#### Requirement
In the entries below, repeat only the lines between those holding "right shoulder: (276, 237)" and "right back paw: (360, 419)", inclusive. Leave pictures out.

#### Working data
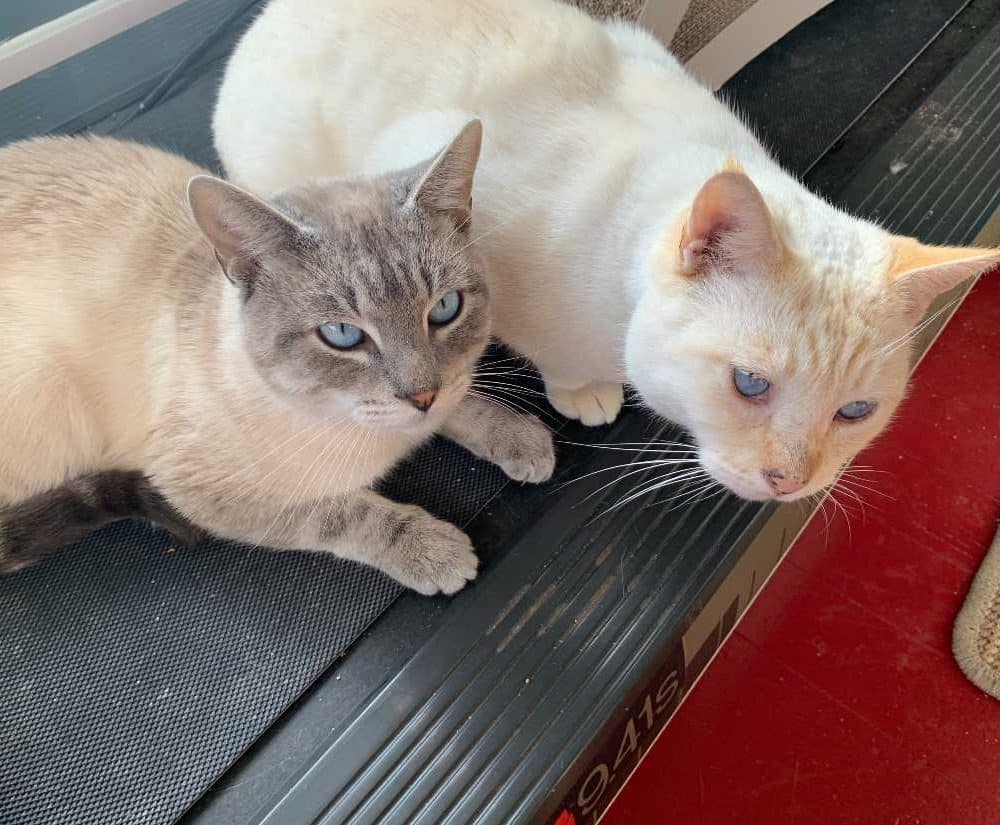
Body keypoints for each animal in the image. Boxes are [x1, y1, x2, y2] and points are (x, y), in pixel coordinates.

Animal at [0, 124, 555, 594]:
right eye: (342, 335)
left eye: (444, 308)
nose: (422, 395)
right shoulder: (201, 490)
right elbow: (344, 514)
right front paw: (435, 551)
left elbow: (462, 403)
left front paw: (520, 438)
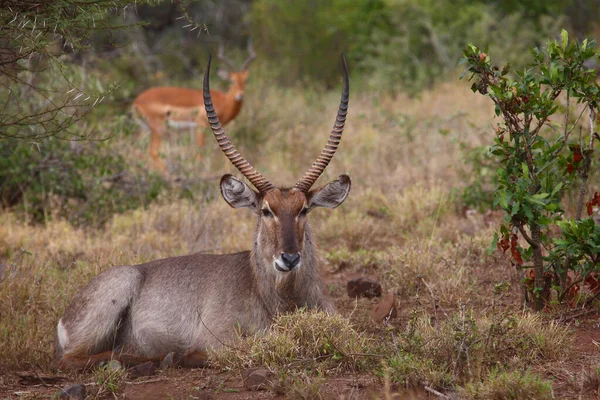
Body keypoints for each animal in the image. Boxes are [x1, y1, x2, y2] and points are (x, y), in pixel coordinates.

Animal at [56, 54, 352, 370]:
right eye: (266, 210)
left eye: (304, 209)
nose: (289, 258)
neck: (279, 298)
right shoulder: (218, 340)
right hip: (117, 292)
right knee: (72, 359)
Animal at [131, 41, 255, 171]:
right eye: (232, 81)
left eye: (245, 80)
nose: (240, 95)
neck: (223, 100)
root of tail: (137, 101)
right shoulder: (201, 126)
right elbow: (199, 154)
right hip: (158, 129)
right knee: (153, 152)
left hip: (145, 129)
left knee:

...

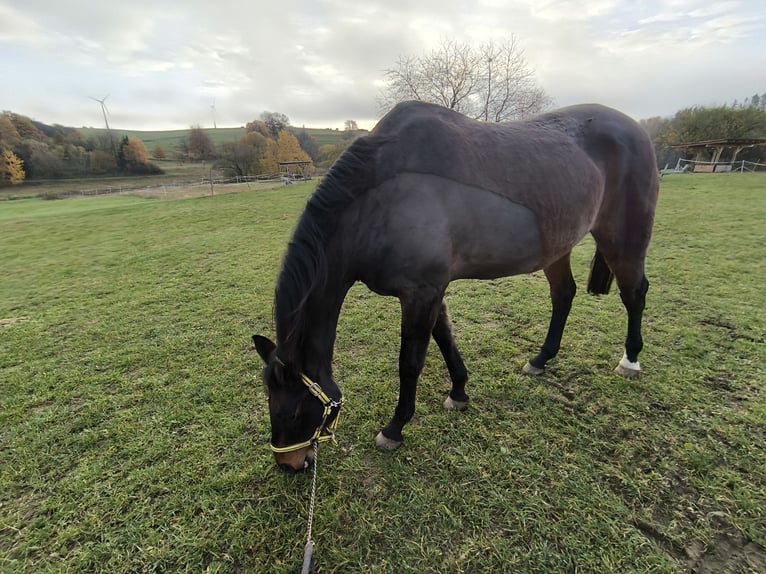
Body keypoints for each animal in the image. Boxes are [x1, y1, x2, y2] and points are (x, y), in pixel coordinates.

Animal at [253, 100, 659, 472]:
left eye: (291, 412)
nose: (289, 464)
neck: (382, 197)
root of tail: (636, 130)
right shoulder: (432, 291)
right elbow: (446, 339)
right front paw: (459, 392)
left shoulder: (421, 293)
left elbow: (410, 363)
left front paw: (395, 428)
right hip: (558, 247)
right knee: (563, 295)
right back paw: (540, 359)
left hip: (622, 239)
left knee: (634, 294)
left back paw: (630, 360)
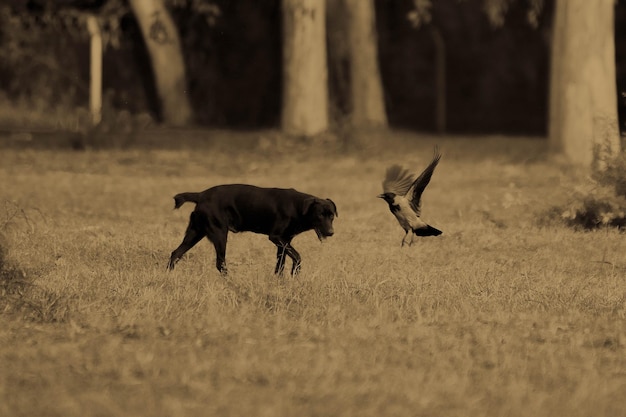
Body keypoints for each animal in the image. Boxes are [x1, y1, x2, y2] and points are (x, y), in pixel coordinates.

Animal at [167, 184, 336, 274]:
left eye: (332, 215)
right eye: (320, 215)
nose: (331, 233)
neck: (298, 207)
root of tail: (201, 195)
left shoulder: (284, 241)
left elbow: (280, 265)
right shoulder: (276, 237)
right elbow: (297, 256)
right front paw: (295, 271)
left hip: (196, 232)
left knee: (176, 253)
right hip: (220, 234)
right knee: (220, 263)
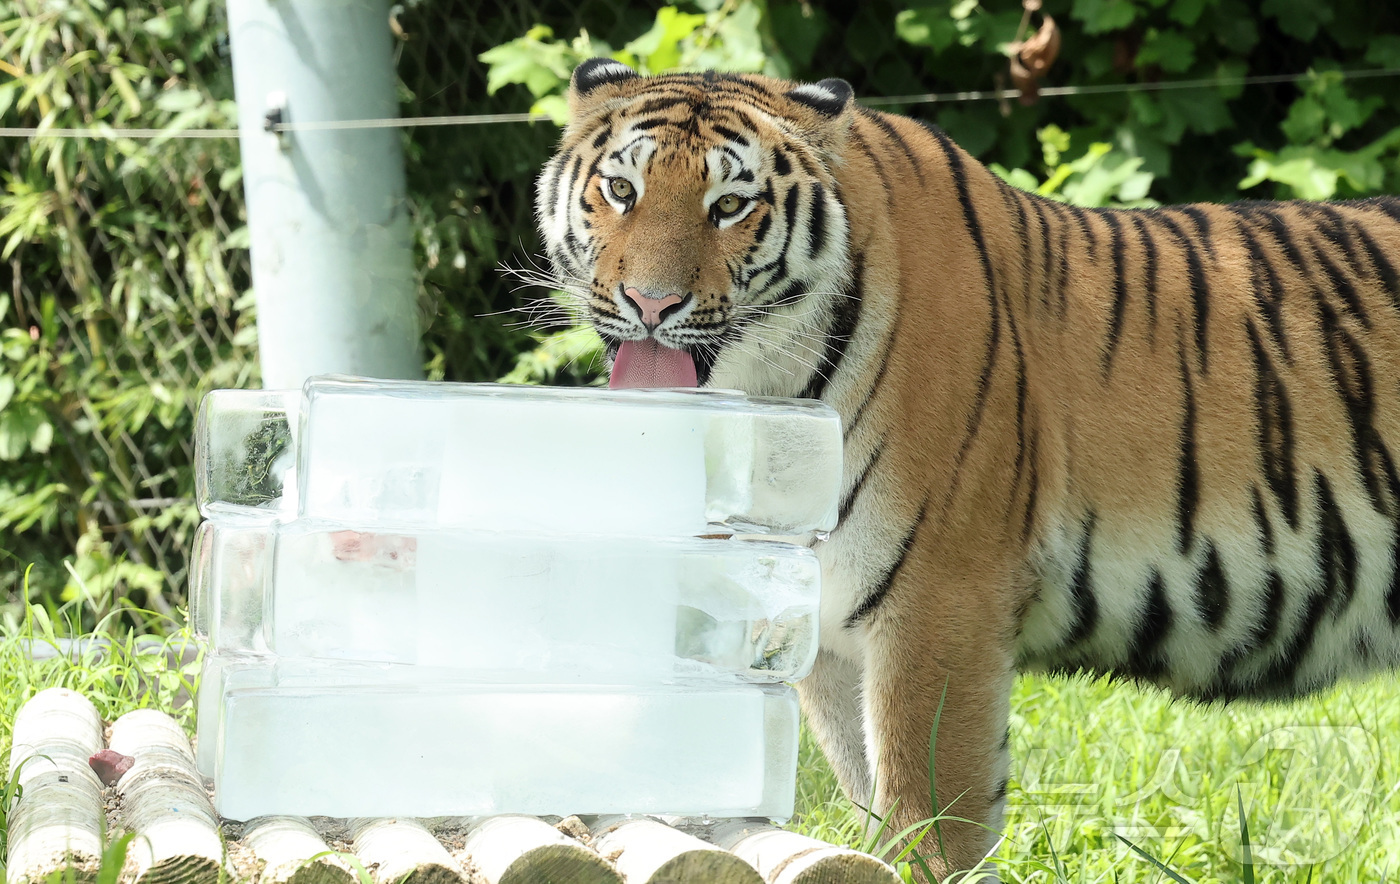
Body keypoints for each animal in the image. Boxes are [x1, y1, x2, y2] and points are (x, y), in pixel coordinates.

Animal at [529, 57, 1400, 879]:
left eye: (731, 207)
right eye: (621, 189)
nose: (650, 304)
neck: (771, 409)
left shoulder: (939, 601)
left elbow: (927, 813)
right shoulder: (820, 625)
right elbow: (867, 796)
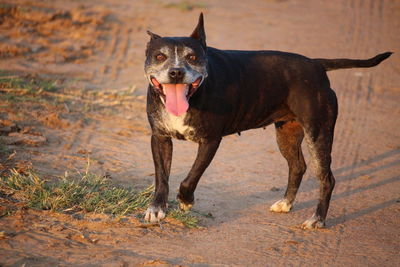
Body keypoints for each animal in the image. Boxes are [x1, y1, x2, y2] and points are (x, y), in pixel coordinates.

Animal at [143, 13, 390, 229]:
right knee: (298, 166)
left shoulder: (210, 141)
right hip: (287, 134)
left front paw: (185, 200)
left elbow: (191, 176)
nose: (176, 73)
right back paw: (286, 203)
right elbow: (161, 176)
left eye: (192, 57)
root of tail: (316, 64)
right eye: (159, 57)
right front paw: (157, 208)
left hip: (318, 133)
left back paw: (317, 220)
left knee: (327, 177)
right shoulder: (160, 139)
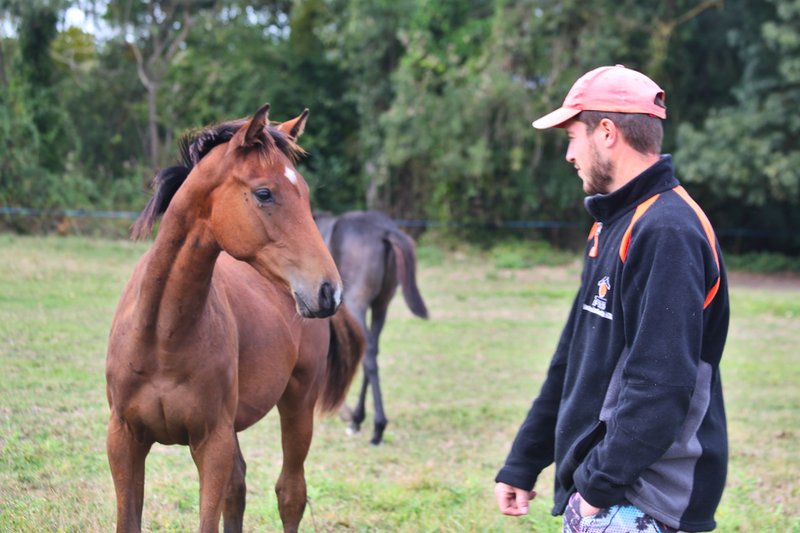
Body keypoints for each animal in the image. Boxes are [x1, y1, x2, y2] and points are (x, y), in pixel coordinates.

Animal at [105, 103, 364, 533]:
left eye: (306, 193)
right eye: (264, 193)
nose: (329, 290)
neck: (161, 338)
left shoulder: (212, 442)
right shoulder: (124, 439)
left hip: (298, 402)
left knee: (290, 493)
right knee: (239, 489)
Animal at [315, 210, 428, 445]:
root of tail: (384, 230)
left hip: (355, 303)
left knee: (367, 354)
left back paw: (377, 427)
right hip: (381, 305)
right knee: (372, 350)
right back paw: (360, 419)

#### Output of the exercise
right shoulder: (276, 237)
right elbow: (297, 256)
right front paw: (295, 271)
left hip: (196, 232)
left knee: (176, 253)
right hip: (220, 234)
right knee: (220, 263)
Body keypoints for each animal in the image. Boxes are [x1, y1, x2, y2] and points are (x, y), in pixel coordinates.

Animal at [529, 57, 1400, 879]:
left eye: (731, 207)
right eye: (621, 189)
nose: (650, 304)
neck: (771, 409)
left shoulder: (939, 601)
left elbow: (927, 813)
right shoulder: (820, 625)
right elbow: (867, 796)
Body keypoints for each animal in the image. Boxes are [x1, y1, x2, y2] and points are (x, y), in pixel coordinates.

Animal at [143, 13, 390, 229]:
right knee: (298, 166)
left shoulder: (210, 141)
right hip: (287, 134)
left front paw: (185, 200)
left elbow: (191, 176)
nose: (176, 73)
right back paw: (286, 203)
right elbow: (161, 176)
left eye: (192, 57)
root of tail: (316, 64)
right eye: (159, 57)
right front paw: (157, 208)
left hip: (318, 133)
left back paw: (317, 220)
left knee: (327, 177)
right shoulder: (160, 139)
Body keypoints for each animal in the image. Boxes are [x1, y1, x2, y2] and points are (x, y), in pixel coordinates.

Animal at [105, 103, 364, 533]:
left eye: (306, 193)
right eye: (264, 193)
nose: (329, 290)
neck: (161, 338)
left shoulder: (212, 442)
right shoulder: (124, 439)
left hip: (298, 402)
left knee: (290, 493)
right knee: (239, 489)
Animal at [315, 210, 428, 445]:
root of tail: (384, 230)
left hip: (355, 303)
left knee: (367, 354)
left back paw: (377, 427)
right hip: (381, 305)
right knee: (372, 350)
right back paw: (360, 419)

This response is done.